Muchos y muchos años de silencio pasaron después de esto. Muchas y muchas personas poseyeron el abanico.

Hasta que un día, removiendo la mercancía de un anticuario del mercado, un joven artista lo descubrió, abierto entre las baratijas. Su atención fue atraída por la antigua delicadeza de la dama del kimono. Faltaba alguna cosa, tal vez, en el dibujo del paisaje y el papel estaba maltratado. Pero eran tan suaves las manos sobre el instrumento, tan elegantes los pliegues del vestido, que le pareció un lindo regalo para dárselo a su amada.

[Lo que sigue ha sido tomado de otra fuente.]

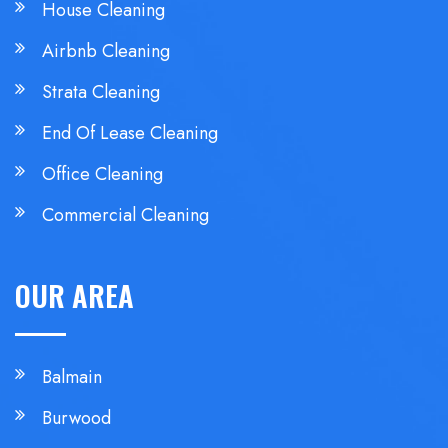
House Cleaning
Airbnb Cleaning
Strata Cleaning
End Of Lease Cleaning
Office Cleaning
Commercial Cleaning
OUR AREA
Balmain
Burwood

En casa, limpias las varitas, arreglado el papel con poco pegamento, el artista sintió el deseo de agregar alguna cosa al regalo, enriquecerlo con su amor y su talento. Tomó la caja de pinturas, se inclinó sobre el abanico, y con cuidado, aprovechando el espacio en el rincón izquierdo, pintó una garza en pleno vuelo, con las alas abiertas. Sin embargo, ocupado todo aquel rincón, algo estaba faltando del otro lado, el más cercano a la dama. Sumergió el pincel en el color blanco, y tocó levemente la punta en el color rosa. Y luego surgió otra garza, de alas cerradas, con una pata de coral hundida en el agua del lago.

Sí, ahora tenía un abanico digno de su amada.

Y había quedado tan lindo, que ella no quiso encerrarlo en el cajón. Cuidando de no herir el papel, lo colgó abierto en la pared delante de su cama.

Aquella noche, todavía lo miró con arrobamiento antes de dormir. Después apagó la luz y cerró los ojos.

Duerme la dueña del abanico, duerme la casa. Pero en la superficie del papel humea un volcán, mientras una dama de kimono les toca a sus garzas la muy suave música de un instrumento de cuerdas.